- Exercise goal -
Scan the entries below for "ankle" and copy each line that holds it.

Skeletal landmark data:
━━━━━━

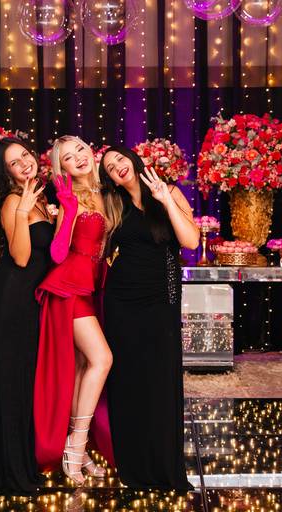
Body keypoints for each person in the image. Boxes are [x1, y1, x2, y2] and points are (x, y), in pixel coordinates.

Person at [99, 145, 199, 490]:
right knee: (129, 381)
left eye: (119, 159)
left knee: (161, 380)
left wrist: (165, 199)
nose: (117, 166)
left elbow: (190, 241)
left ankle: (164, 464)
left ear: (133, 160)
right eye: (109, 167)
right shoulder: (114, 205)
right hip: (122, 302)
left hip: (161, 300)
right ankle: (133, 465)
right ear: (110, 179)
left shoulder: (169, 191)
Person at [0, 137, 53, 495]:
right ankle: (12, 475)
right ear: (6, 174)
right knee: (11, 383)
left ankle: (21, 466)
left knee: (24, 382)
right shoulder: (13, 200)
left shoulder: (40, 197)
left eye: (25, 155)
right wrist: (22, 211)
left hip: (26, 298)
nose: (24, 163)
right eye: (14, 163)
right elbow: (21, 258)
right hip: (9, 299)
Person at [33, 135, 116, 485]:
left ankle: (79, 452)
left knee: (82, 367)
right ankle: (75, 446)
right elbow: (56, 254)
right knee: (102, 359)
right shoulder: (72, 197)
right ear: (62, 168)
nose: (78, 157)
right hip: (68, 287)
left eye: (80, 149)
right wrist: (67, 210)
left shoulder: (105, 191)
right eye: (68, 157)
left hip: (91, 286)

━━━━━━

- Expected answer -
left ankle: (164, 464)
right ankle: (133, 465)
right ankle: (12, 475)
left ankle: (21, 466)
left ankle: (79, 452)
right ankle: (75, 446)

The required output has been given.